Linkages Between Nursing Care and Improved Patient Outcomes
Conclusion
Nurse informaticists have long recognized both the barriers and the potential of health IT for capturing and using clinical data (Zielstorff et al., 1995). This article underscores the complexity of building linkages between nursing care and improved patient outcomes and the need for eMeasures and health IT to achieve this goal. The recent AARA and MU legislation creates an opportunity for nurses to advocate for indicators and for health IT systems that facilitate scalable approaches to capturing clinical data at the point of care and for reusing those data to populate nursing sensitive indicators.
While this legislation establishes standards to promote adoption of terminologies that will likely expand data reuse and improve interoperability of systems, it is not a panacea. Prerequisites for health IT systems that will build linkages between nursing care and patient outcomes include an informatics infrastructure where eMeasures are widely available and adopted. In addition, nursing content standards are needed for use in electronic systems (e.g., fall and pressure ulcer risk assessment scales) and standard terminologies to encode that content. The MU standards are basic requirements and are not focused on representing nursing care (ANA, 2013). Adoption of standards that support representation of nursing care and patient outcomes that are sensitive to that care are needed to achieve a scalable approach to build linkages between these variables.

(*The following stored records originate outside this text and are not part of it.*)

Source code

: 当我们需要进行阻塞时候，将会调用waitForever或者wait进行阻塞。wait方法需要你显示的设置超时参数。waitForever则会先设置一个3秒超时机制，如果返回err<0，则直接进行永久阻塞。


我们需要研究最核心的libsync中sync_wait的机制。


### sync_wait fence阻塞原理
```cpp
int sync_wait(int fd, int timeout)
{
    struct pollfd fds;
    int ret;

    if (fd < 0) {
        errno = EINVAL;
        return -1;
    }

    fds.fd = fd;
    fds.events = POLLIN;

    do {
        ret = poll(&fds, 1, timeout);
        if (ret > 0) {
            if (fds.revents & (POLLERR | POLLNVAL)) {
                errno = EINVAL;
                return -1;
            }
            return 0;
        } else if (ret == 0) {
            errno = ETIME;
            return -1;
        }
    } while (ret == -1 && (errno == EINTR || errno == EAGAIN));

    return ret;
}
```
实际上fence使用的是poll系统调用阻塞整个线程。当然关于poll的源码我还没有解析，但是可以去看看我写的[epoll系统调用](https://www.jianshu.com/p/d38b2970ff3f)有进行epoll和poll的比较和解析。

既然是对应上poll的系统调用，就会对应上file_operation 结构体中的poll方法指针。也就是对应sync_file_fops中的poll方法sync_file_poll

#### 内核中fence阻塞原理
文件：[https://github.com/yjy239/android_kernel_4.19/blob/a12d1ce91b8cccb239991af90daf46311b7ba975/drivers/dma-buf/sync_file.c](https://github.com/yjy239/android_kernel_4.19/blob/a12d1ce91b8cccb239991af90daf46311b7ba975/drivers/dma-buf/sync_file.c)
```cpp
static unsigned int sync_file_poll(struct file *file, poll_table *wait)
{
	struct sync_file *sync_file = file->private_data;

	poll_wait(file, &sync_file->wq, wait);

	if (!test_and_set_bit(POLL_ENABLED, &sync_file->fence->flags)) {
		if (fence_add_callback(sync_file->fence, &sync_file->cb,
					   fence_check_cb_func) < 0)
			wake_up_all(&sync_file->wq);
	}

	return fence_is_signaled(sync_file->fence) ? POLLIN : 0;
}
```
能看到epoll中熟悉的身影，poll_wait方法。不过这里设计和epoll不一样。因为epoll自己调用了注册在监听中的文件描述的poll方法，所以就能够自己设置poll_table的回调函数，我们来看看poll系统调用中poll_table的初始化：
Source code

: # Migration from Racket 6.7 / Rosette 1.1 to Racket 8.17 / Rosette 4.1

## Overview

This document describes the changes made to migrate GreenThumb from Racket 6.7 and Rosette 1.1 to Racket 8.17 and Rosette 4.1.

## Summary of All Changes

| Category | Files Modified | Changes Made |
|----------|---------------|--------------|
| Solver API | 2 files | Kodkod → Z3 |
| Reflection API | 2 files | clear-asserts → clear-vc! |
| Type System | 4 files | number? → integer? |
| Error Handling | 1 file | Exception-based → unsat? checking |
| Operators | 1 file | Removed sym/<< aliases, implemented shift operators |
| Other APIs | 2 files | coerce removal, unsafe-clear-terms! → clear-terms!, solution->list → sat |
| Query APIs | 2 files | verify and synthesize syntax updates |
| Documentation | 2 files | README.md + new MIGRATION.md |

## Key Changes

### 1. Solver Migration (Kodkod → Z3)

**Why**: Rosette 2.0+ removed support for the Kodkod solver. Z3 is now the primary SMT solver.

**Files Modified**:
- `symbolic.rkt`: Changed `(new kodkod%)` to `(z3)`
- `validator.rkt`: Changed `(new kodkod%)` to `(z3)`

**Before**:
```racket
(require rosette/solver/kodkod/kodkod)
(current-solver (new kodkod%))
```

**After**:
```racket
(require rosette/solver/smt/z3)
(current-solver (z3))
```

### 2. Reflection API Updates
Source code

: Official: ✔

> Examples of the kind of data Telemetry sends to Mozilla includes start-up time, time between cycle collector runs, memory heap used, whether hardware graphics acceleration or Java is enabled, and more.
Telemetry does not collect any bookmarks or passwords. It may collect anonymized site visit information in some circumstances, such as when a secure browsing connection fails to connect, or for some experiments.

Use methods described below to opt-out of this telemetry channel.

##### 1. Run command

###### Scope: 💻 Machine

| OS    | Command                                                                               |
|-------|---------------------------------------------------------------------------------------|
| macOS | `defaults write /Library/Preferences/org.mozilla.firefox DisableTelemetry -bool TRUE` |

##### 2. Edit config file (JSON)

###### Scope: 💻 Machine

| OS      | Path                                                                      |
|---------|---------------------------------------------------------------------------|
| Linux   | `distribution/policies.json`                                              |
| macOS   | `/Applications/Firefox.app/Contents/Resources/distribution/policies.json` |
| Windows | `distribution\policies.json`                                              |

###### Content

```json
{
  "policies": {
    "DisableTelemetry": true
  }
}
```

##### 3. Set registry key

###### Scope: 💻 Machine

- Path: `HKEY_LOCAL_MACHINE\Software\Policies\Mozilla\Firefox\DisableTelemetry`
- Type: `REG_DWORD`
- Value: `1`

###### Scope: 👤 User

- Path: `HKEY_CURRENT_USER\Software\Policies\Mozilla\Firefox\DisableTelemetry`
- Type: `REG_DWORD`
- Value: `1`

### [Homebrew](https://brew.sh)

Achieving an informatics infrastructure to support a health system that routinely builds linkages between nursing care and patient outcomes requires a concentrated effort. A focus is needed on transforming nursing indicators into eMeasures and building usable health IT systems that support nursing practice and produce structured, coded data to populate eMeasures. While there has been some progress to identify and operationalize indicators of nursing sensitive care (ANA, 2013; The Joint Commission., 2009), to date none of these indicators are designated as eMeasures. Further, very few rigorous studies have been conducted to measure the impact of health IT on nursing practice and patient outcomes. Additional research is needed to establish the types of systems associated with improved process and outcome indicators and determine how to integrate them into the workflow to capture and use clinical data as a byproduct of nursing care.